Even so, he worked that whole day as if it were more than curiosity.
He unearthed new sections of the formation, identified places where the ground sounded hollow, and pointed out an old drainage route that could still be cleared. Jian Mu, despite the wound, helped by carrying light stone and clearing brush. Lin Yuan coordinated everything while still making time to meditate at night and grow used to the changes in his repaired meridians.
Sometimes, during meditation, he felt the chilling sensation that the system was still examining him from within. As if every improvement had to be earned with precision. As if the opportunity he had received was not indulgent, but demanding.
At dusk, while the three of them shared a poor but orderly meal, Gu Tian pointed to the edge of the hall.
"If we clear that section and open the rock passage, we could turn the western wing into storage."
"And the eastern wing?" Lin Yuan asked.
"If it doesn't collapse on us first, perhaps in time it can become a training hall. Or a tomb. Depends on your decisions."
To the surprise of both of them, Jian Mu spoke before returning to his food.
"If we fix it... the sect will look less like a ruin."
Lin Yuan and Gu Tian both turned toward him.
The boy shrugged, uncomfortable beneath the attention. "I'm just saying that... if it's going to be a sect, it should look like one."
Lin Yuan did not answer right away.
Not because he had no answer, but because there was something important in that awkward line.
Jian Mu was no longer speaking of the sect as something outside himself.
He was beginning to speak from within it.
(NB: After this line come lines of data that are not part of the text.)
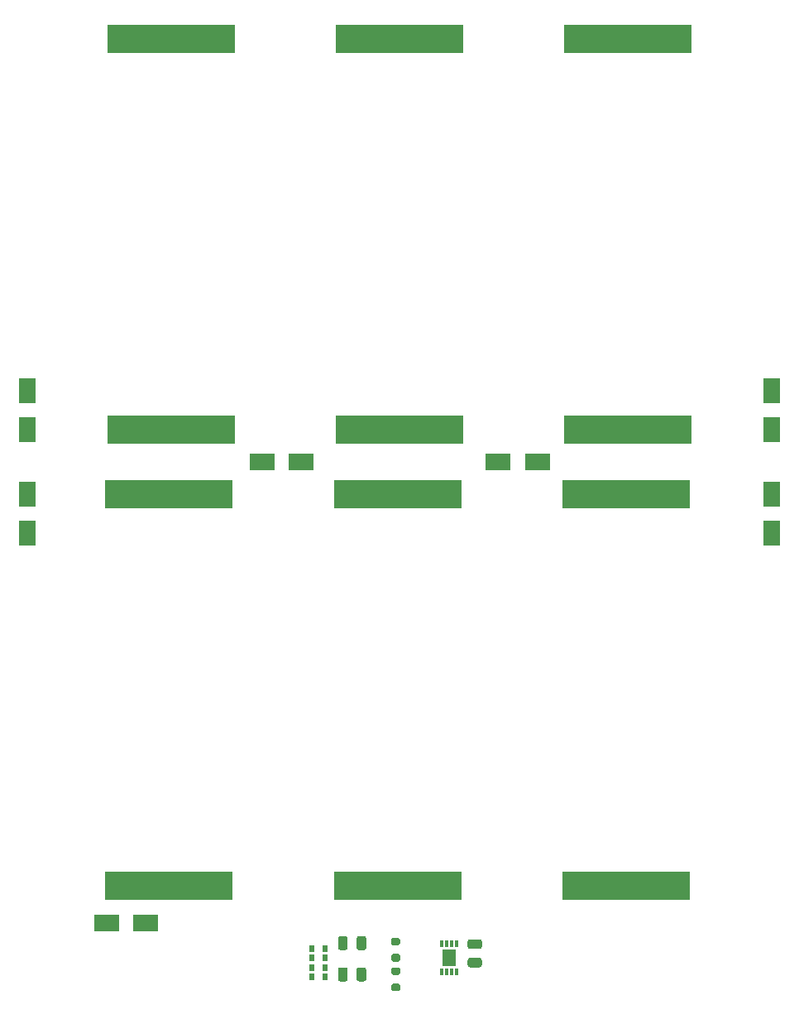
<source format=gbr>
%TF.GenerationSoftware,KiCad,Pcbnew,(5.1.10)-1*%
%TF.CreationDate,2022-11-16T11:33:55-08:00*%
%TF.ProjectId,XYFaces,58594661-6365-4732-9e6b-696361645f70,1.0*%
%TF.SameCoordinates,Original*%
%TF.FileFunction,Paste,Top*%
%TF.FilePolarity,Positive*%
%FSLAX46Y46*%
G04 Gerber Fmt 4.6, Leading zero omitted, Abs format (unit mm)*
G04 Created by KiCad (PCBNEW (5.1.10)-1) date 2022-11-16 11:33:55*
%MOMM*%
%LPD*%
G01*
G04 APERTURE LIST*
%ADD10R,0.300000X0.750000*%
%ADD11R,1.450000X1.750000*%
%ADD12R,13.000000X3.000000*%
%ADD13R,0.600000X0.720000*%
%ADD14R,1.700000X2.500000*%
%ADD15R,2.500000X1.700000*%
G04 APERTURE END LIST*
D10*
%TO.C,U2*%
X140150000Y-136050000D03*
X139650000Y-136050000D03*
X138650000Y-136050000D03*
X139150000Y-136050000D03*
X140150000Y-138950000D03*
X139650000Y-138950000D03*
X139150000Y-138950000D03*
X138650000Y-138950000D03*
D11*
X139400000Y-137500000D03*
%TD*%
D12*
%TO.C,SC1*%
X110900000Y-83500000D03*
X110900000Y-43500000D03*
%TD*%
%TO.C,SC4*%
X110700000Y-90100000D03*
X110700000Y-130100000D03*
%TD*%
D13*
%TO.C,U1*%
X126700000Y-139455000D03*
X126700000Y-136545000D03*
X125300000Y-139455000D03*
X125300000Y-136545000D03*
X125300000Y-137515000D03*
X126700000Y-137515000D03*
X125300000Y-138485000D03*
X126700000Y-138485000D03*
%TD*%
D14*
%TO.C,D1*%
X96200000Y-83500000D03*
X96200000Y-79500000D03*
%TD*%
D12*
%TO.C,SC6*%
X157500000Y-90100000D03*
X157500000Y-130100000D03*
%TD*%
%TO.C,SC5*%
X134100000Y-130100000D03*
X134100000Y-90100000D03*
%TD*%
%TO.C,SC3*%
X157700000Y-83500000D03*
X157700000Y-43500000D03*
%TD*%
%TO.C,SC2*%
X134300000Y-43500000D03*
X134300000Y-83500000D03*
%TD*%
D15*
%TO.C,D7*%
X104300000Y-133900000D03*
X108300000Y-133900000D03*
%TD*%
D14*
%TO.C,D6*%
X172400000Y-90100000D03*
X172400000Y-94100000D03*
%TD*%
D15*
%TO.C,D5*%
X148400000Y-86800000D03*
X144400000Y-86800000D03*
%TD*%
D14*
%TO.C,D4*%
X96200000Y-90100000D03*
X96200000Y-94100000D03*
%TD*%
%TO.C,D3*%
X172400000Y-83500000D03*
X172400000Y-79500000D03*
%TD*%
D15*
%TO.C,D2*%
X124200000Y-86800000D03*
X120200000Y-86800000D03*
%TD*%
%TO.C,R2*%
G36*
G01*
X133625000Y-140125000D02*
X134175000Y-140125000D01*
G75*
G02*
X134375000Y-140325000I0J-200000D01*
G01*
X134375000Y-140725000D01*
G75*
G02*
X134175000Y-140925000I-200000J0D01*
G01*
X133625000Y-140925000D01*
G75*
G02*
X133425000Y-140725000I0J200000D01*
G01*
X133425000Y-140325000D01*
G75*
G02*
X133625000Y-140125000I200000J0D01*
G01*
G37*
G36*
G01*
X133625000Y-138475000D02*
X134175000Y-138475000D01*
G75*
G02*
X134375000Y-138675000I0J-200000D01*
G01*
X134375000Y-139075000D01*
G75*
G02*
X134175000Y-139275000I-200000J0D01*
G01*
X133625000Y-139275000D01*
G75*
G02*
X133425000Y-139075000I0J200000D01*
G01*
X133425000Y-138675000D01*
G75*
G02*
X133625000Y-138475000I200000J0D01*
G01*
G37*
%TD*%
%TO.C,R1*%
G36*
G01*
X133625000Y-137100000D02*
X134175000Y-137100000D01*
G75*
G02*
X134375000Y-137300000I0J-200000D01*
G01*
X134375000Y-137700000D01*
G75*
G02*
X134175000Y-137900000I-200000J0D01*
G01*
X133625000Y-137900000D01*
G75*
G02*
X133425000Y-137700000I0J200000D01*
G01*
X133425000Y-137300000D01*
G75*
G02*
X133625000Y-137100000I200000J0D01*
G01*
G37*
G36*
G01*
X133625000Y-135450000D02*
X134175000Y-135450000D01*
G75*
G02*
X134375000Y-135650000I0J-200000D01*
G01*
X134375000Y-136050000D01*
G75*
G02*
X134175000Y-136250000I-200000J0D01*
G01*
X133625000Y-136250000D01*
G75*
G02*
X133425000Y-136050000I0J200000D01*
G01*
X133425000Y-135650000D01*
G75*
G02*
X133625000Y-135450000I200000J0D01*
G01*
G37*
%TD*%
%TO.C,C3*%
G36*
G01*
X141525000Y-137500000D02*
X142475000Y-137500000D01*
G75*
G02*
X142725000Y-137750000I0J-250000D01*
G01*
X142725000Y-138250000D01*
G75*
G02*
X142475000Y-138500000I-250000J0D01*
G01*
X141525000Y-138500000D01*
G75*
G02*
X141275000Y-138250000I0J250000D01*
G01*
X141275000Y-137750000D01*
G75*
G02*
X141525000Y-137500000I250000J0D01*
G01*
G37*
G36*
G01*
X141525000Y-135600000D02*
X142475000Y-135600000D01*
G75*
G02*
X142725000Y-135850000I0J-250000D01*
G01*
X142725000Y-136350000D01*
G75*
G02*
X142475000Y-136600000I-250000J0D01*
G01*
X141525000Y-136600000D01*
G75*
G02*
X141275000Y-136350000I0J250000D01*
G01*
X141275000Y-135850000D01*
G75*
G02*
X141525000Y-135600000I250000J0D01*
G01*
G37*
%TD*%
%TO.C,C2*%
G36*
G01*
X129000000Y-138725000D02*
X129000000Y-139675000D01*
G75*
G02*
X128750000Y-139925000I-250000J0D01*
G01*
X128250000Y-139925000D01*
G75*
G02*
X128000000Y-139675000I0J250000D01*
G01*
X128000000Y-138725000D01*
G75*
G02*
X128250000Y-138475000I250000J0D01*
G01*
X128750000Y-138475000D01*
G75*
G02*
X129000000Y-138725000I0J-250000D01*
G01*
G37*
G36*
G01*
X130900000Y-138725000D02*
X130900000Y-139675000D01*
G75*
G02*
X130650000Y-139925000I-250000J0D01*
G01*
X130150000Y-139925000D01*
G75*
G02*
X129900000Y-139675000I0J250000D01*
G01*
X129900000Y-138725000D01*
G75*
G02*
X130150000Y-138475000I250000J0D01*
G01*
X130650000Y-138475000D01*
G75*
G02*
X130900000Y-138725000I0J-250000D01*
G01*
G37*
%TD*%
%TO.C,C1*%
G36*
G01*
X129900000Y-136475000D02*
X129900000Y-135525000D01*
G75*
G02*
X130150000Y-135275000I250000J0D01*
G01*
X130650000Y-135275000D01*
G75*
G02*
X130900000Y-135525000I0J-250000D01*
G01*
X130900000Y-136475000D01*
G75*
G02*
X130650000Y-136725000I-250000J0D01*
G01*
X130150000Y-136725000D01*
G75*
G02*
X129900000Y-136475000I0J250000D01*
G01*
G37*
G36*
G01*
X128000000Y-136475000D02*
X128000000Y-135525000D01*
G75*
G02*
X128250000Y-135275000I250000J0D01*
G01*
X128750000Y-135275000D01*
G75*
G02*
X129000000Y-135525000I0J-250000D01*
G01*
X129000000Y-136475000D01*
G75*
G02*
X128750000Y-136725000I-250000J0D01*
G01*
X128250000Y-136725000D01*
G75*
G02*
X128000000Y-136475000I0J250000D01*
G01*
G37*
%TD*%
M02*

</source>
When Jian Mu sat alone for a while near the entrance of the hall, Lin Yuan watched him from a distance and remembered something he had not wanted to remember in years: the pain of learning that no one was coming to stand in front of you. In Piedra Seca, people helped as long as it cost them little. After that, everyone saved what was theirs. There, on that miserable mountain, Lin Yuan decided that habit could not be the foundation of his sect.
So when he spoke again, he did it as much for himself as for the boy. "A sect does not only protect resources, manuals, or territory. It protects its own from the moment the rest of the world decides they are not worth the effort." Jian Mu said nothing, but he stored the sentence with the same seriousness with which he stored hatred.
And Lin Yuan understood that, in a place like theirs, that was worth more than a clean victory against three wolves.